• latw-219-1
    Marble head of bearded man. (Courtesy of the Vedat Nedim Tör Museum, Istanbul)
  • latw-219-2
    Marble head of bearded man, top view (©Archaeological Exploration of Sardis/President and Fellows of Harvard College)

Marble head of bearded man

Date
Third to fifth century AD, Late Roman
Museum
Manisa, Archaeological and Ethnographic Museum, 1674
Museum Inventory No.
1674
Sardis or Museum Inv. No.
S61.018
Material
Marble, Stone
Object Type
Sculpture
Sculpture Type
Human Figure
Site
Sardis
Sector
RT
Trench
RT 61
Locus
Marble Road
B-Grid Coordinates
E11 / S17.3 *96.46
Description
Head broken at neck. Framing the forehead “are three separate masses of hair…one in the center made up of two separate tiers, and two at the sides.…The forehead is plastically modeled with two horizontal bony masses.…Upon the surface are incised horizontal furrows, both in the center of the forehead, and just over the eyebrows.” Eyebrows are prominent.
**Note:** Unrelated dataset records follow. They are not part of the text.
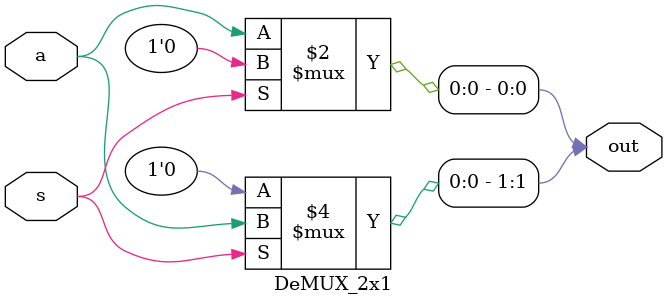
<source format=v>
module DeMUX_2x1 (a,s,out);
output [1:0] out;
input  a;
input s;
  
  assign out[0] =(s==0) ? a:1'b0;
  assign out[1] =(s==1) ? a:1'b0;
endmodule

</source>
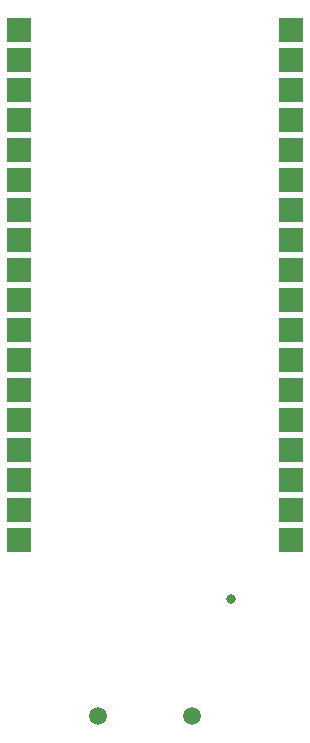
<source format=gbr>
%TF.GenerationSoftware,KiCad,Pcbnew,7.0.5*%
%TF.CreationDate,2023-06-16T14:54:11+02:00*%
%TF.ProjectId,carte_interface_connecteur_grove_pour_capteur,63617274-655f-4696-9e74-657266616365,rev?*%
%TF.SameCoordinates,Original*%
%TF.FileFunction,Copper,L1,Top*%
%TF.FilePolarity,Positive*%
%FSLAX46Y46*%
G04 Gerber Fmt 4.6, Leading zero omitted, Abs format (unit mm)*
G04 Created by KiCad (PCBNEW 7.0.5) date 2023-06-16 14:54:11*
%MOMM*%
%LPD*%
G01*
G04 APERTURE LIST*
%TA.AperFunction,ComponentPad*%
%ADD10R,2.000000X2.000000*%
%TD*%
%TA.AperFunction,ComponentPad*%
%ADD11C,1.500000*%
%TD*%
%TA.AperFunction,ViaPad*%
%ADD12C,0.800000*%
%TD*%
G04 APERTURE END LIST*
D10*
%TO.P,Ue1,1,GND*%
%TO.N,unconnected-(Ue1-GND-Pad1)*%
X111162000Y-174948000D03*
%TO.P,Ue1,2,5V*%
%TO.N,unconnected-(Ue1-5V-Pad2)*%
X111162000Y-177488000D03*
%TO.P,Ue1,3,Ve*%
%TO.N,unconnected-(Ue1-Ve-Pad3)*%
X111162000Y-180028000D03*
%TO.P,Ue1,4,Ve*%
%TO.N,unconnected-(Ue1-Ve-Pad4)*%
X111162000Y-182568000D03*
%TO.P,Ue1,5,RX*%
%TO.N,unconnected-(Ue1-RX-Pad5)*%
X111162000Y-185108000D03*
%TO.P,Ue1,6,TX*%
%TO.N,unconnected-(Ue1-TX-Pad6)*%
X111162000Y-187648000D03*
%TO.P,Ue1,7,RST*%
%TO.N,unconnected-(Ue1-RST-Pad7)*%
X111162000Y-190188000D03*
%TO.P,Ue1,8,0*%
%TO.N,unconnected-(Ue1-0-Pad8)*%
X111162000Y-192728000D03*
%TO.P,Ue1,9,36*%
%TO.N,unconnected-(Ue1-36-Pad9)*%
X111162000Y-195268000D03*
%TO.P,Ue1,10,35*%
%TO.N,unconnected-(Ue1-35-Pad10)*%
X111162000Y-197808000D03*
%TO.P,Ue1,11,34*%
%TO.N,unconnected-(Ue1-34-Pad11)*%
X111162000Y-200348000D03*
%TO.P,Ue1,12,33*%
%TO.N,unconnected-(Ue1-33-Pad12)*%
X111162000Y-202888000D03*
%TO.P,Ue1,13,47*%
%TO.N,I2C_SCL*%
X111162000Y-205428000D03*
%TO.P,Ue1,14,48*%
%TO.N,I2C_SDA*%
X111162000Y-207968000D03*
%TO.P,Ue1,15,26*%
%TO.N,unconnected-(Ue1-26-Pad15)*%
X111162000Y-210508000D03*
%TO.P,Ue1,16,21*%
%TO.N,unconnected-(Ue1-21-Pad16)*%
X111162000Y-213048000D03*
%TO.P,Ue1,17,20*%
%TO.N,unconnected-(Ue1-20-Pad17)*%
X111162000Y-215588000D03*
%TO.P,Ue1,18,19*%
%TO.N,unconnected-(Ue1-19-Pad18)*%
X111162000Y-218128000D03*
%TO.P,Ue1,19,7*%
%TO.N,unconnected-(Ue1-7-Pad19)*%
X134192000Y-218128000D03*
%TO.P,Ue1,20,6*%
%TO.N,unconnected-(Ue1-6-Pad20)*%
X134192000Y-215588000D03*
%TO.P,Ue1,21,5*%
%TO.N,unconnected-(Ue1-5-Pad21)*%
X134192000Y-213048000D03*
%TO.P,Ue1,22,4*%
%TO.N,unconnected-(Ue1-4-Pad22)*%
X134192000Y-210508000D03*
%TO.P,Ue1,23,3*%
%TO.N,unconnected-(Ue1-3-Pad23)*%
X134192000Y-207968000D03*
%TO.P,Ue1,24,2*%
%TO.N,unconnected-(Ue1-2-Pad24)*%
X134192000Y-205428000D03*
%TO.P,Ue1,25,1*%
%TO.N,unconnected-(Ue1-1-Pad25)*%
X134192000Y-202888000D03*
%TO.P,Ue1,26,38*%
%TO.N,unconnected-(Ue1-38-Pad26)*%
X134192000Y-200348000D03*
%TO.P,Ue1,27,39*%
%TO.N,unconnected-(Ue1-39-Pad27)*%
X134192000Y-197808000D03*
%TO.P,Ue1,28,40*%
%TO.N,unconnected-(Ue1-40-Pad28)*%
X134192000Y-195268000D03*
%TO.P,Ue1,29,41*%
%TO.N,unconnected-(Ue1-41-Pad29)*%
X134192000Y-192728000D03*
%TO.P,Ue1,30,42*%
%TO.N,unconnected-(Ue1-42-Pad30)*%
X134192000Y-190188000D03*
%TO.P,Ue1,31,45*%
%TO.N,unconnected-(Ue1-45-Pad31)*%
X134192000Y-187648000D03*
%TO.P,Ue1,32,46*%
%TO.N,unconnected-(Ue1-46-Pad32)*%
X134192000Y-185108000D03*
%TO.P,Ue1,33,37*%
%TO.N,unconnected-(Ue1-37-Pad33)*%
X134192000Y-182568000D03*
%TO.P,Ue1,34,3.3V*%
%TO.N,+3.3V*%
X134192000Y-180028000D03*
%TO.P,Ue1,35,3.3V*%
%TO.N,unconnected-(Ue1-3.3V-Pad35)*%
X134192000Y-177488000D03*
%TO.P,Ue1,36,GND*%
%TO.N,GND*%
X134192000Y-174948000D03*
%TD*%
D11*
%TO.P,J1,5*%
%TO.N,N/C*%
X125832000Y-233104000D03*
X117832000Y-233104000D03*
%TD*%
D12*
%TO.N,*%
X129100000Y-223200000D03*
%TD*%
M02*

</source>
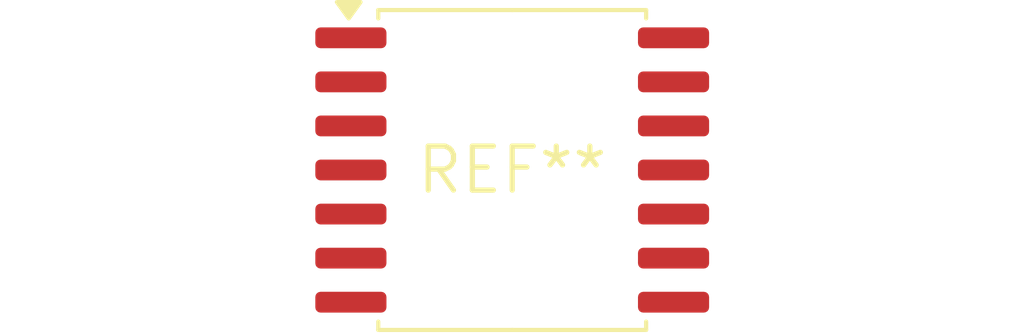
<source format=kicad_pcb>
(kicad_pcb (version 20240108) (generator pcbnew)

  (general
    (thickness 1.6)
  )

  (paper "A4")
  (layers
    (0 "F.Cu" signal)
    (31 "B.Cu" signal)
    (32 "B.Adhes" user "B.Adhesive")
    (33 "F.Adhes" user "F.Adhesive")
    (34 "B.Paste" user)
    (35 "F.Paste" user)
    (36 "B.SilkS" user "B.Silkscreen")
    (37 "F.SilkS" user "F.Silkscreen")
    (38 "B.Mask" user)
    (39 "F.Mask" user)
    (40 "Dwgs.User" user "User.Drawings")
    (41 "Cmts.User" user "User.Comments")
    (42 "Eco1.User" user "User.Eco1")
    (43 "Eco2.User" user "User.Eco2")
    (44 "Edge.Cuts" user)
    (45 "Margin" user)
    (46 "B.CrtYd" user "B.Courtyard")
    (47 "F.CrtYd" user "F.Courtyard")
    (48 "B.Fab" user)
    (49 "F.Fab" user)
    (50 "User.1" user)
    (51 "User.2" user)
    (52 "User.3" user)
    (53 "User.4" user)
    (54 "User.5" user)
    (55 "User.6" user)
    (56 "User.7" user)
    (57 "User.8" user)
    (58 "User.9" user)
  )

  (setup
    (pad_to_mask_clearance 0)
    (pcbplotparams
      (layerselection 0x00010fc_ffffffff)
      (plot_on_all_layers_selection 0x0000000_00000000)
      (disableapertmacros false)
      (usegerberextensions false)
      (usegerberattributes false)
      (usegerberadvancedattributes false)
      (creategerberjobfile false)
      (dashed_line_dash_ratio 12.000000)
      (dashed_line_gap_ratio 3.000000)
      (svgprecision 4)
      (plotframeref false)
      (viasonmask false)
      (mode 1)
      (useauxorigin false)
      (hpglpennumber 1)
      (hpglpenspeed 20)
      (hpglpendiameter 15.000000)
      (dxfpolygonmode false)
      (dxfimperialunits false)
      (dxfusepcbnewfont false)
      (psnegative false)
      (psa4output false)
      (plotreference false)
      (plotvalue false)
      (plotinvisibletext false)
      (sketchpadsonfab false)
      (subtractmaskfromsilk false)
      (outputformat 1)
      (mirror false)
      (drillshape 1)
      (scaleselection 1)
      (outputdirectory "")
    )
  )

  (net 0 "")

  (footprint "SOIC-14W_7.5x9mm_P1.27mm" (layer "F.Cu") (at 0 0))

)

</source>
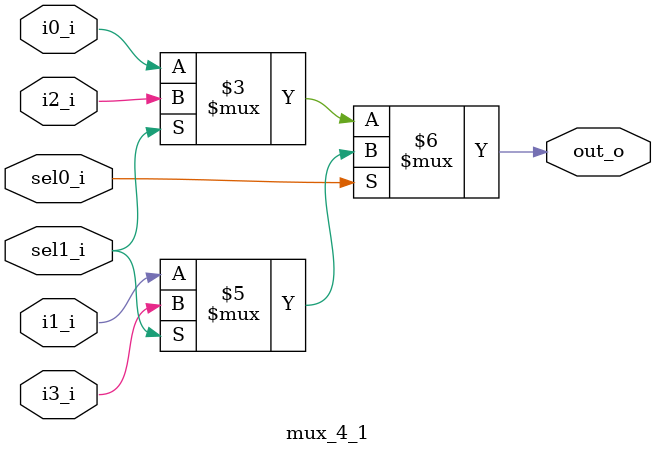
<source format=v>
module mux_4_1
(
input i0_i,
input i1_i,
input i2_i,
input i3_i,
input sel0_i,
input sel1_i,
output out_o
);

assign out_o =  (sel0_i == 1'b0) ? 
                (sel1_i == 1'b0) ? i0_i : i2_i :
                (sel1_i == 1'b0) ? i1_i : i3_i;


endmodule


</source>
Of the eyes, “the pupil is a drilled pendent arc, the iris incised.” Under the eyes are pouches; and at each corner incised crow’s feet. Cheek folds terminate in crisp lines that extend from outer nostrils to outer mustache. The mustache is “heavy” and “curved,…neatly trimmed to follow the edge of the overhanging upper lip. Above the center of the lip the mustache is parted, leaving a small triangular bare spot.”…There is a short growth of beard under the lower lip, and then a bare area, before the voluminous thick curls of the chin. Here the beard falls in two tiers, one on the forward chin and one from underneath the jaw. Most of the curls are short. Deep drilling is used in the hair framing the brow and in the beard; and in both places there are ‘bridges’ or ‘hair struts.’ “The ears have a large opening and are deeply drilled.” Behind the masses of hair that frame the brow, the hair surface is unfinished: over the top and back of the head it is smoothly chiseled, and two rows of curls at the back of the neck are roughly defined. Just behind the central mass of hair over the brow are three incised letters in Greek: Χ Μ Γ. (Quotations are from Ramage in Hanfmann and Ramage 1978, 100). Preserved height 0.30 m.
Comments
The head was recovered resting face down in debris, which was evidently bedding for a Byzantine road of the seventh century AD or later; it probably belongs to a full statue. Features of the face and beard suggested to E. Wueste (unpublished MA thesis, University of California at Berkeley) that the statue probably represented an intellectual rather than an administrative official. The three letters, located on the unfinished top of the head and behind the crest of the central hair mass, would not have been visible from the front of the statue; they are an acronym, which signifies Christ born of Mary, and may refer to the Christian persuasion of either the sculptor or the subject. (The letters are not cited in Hanfmann and Ramage 1978 and earlier publications; after publication, their significance was queried by Manisa Museum Director H. Dedeoğlu.)
See Also
Greenewalt, “Introduction”. See also: R2 Cat. 92
Bibliography
Hanfmann and Ramage 1978, 100, no. 92 (with previous bibliography); Dedeoğlu 2003, 92, fig. For ‘hair struts,’ Hollinshead 1998; for the acronym, its interpretation, and bibliography, Smith 2002, 150-153.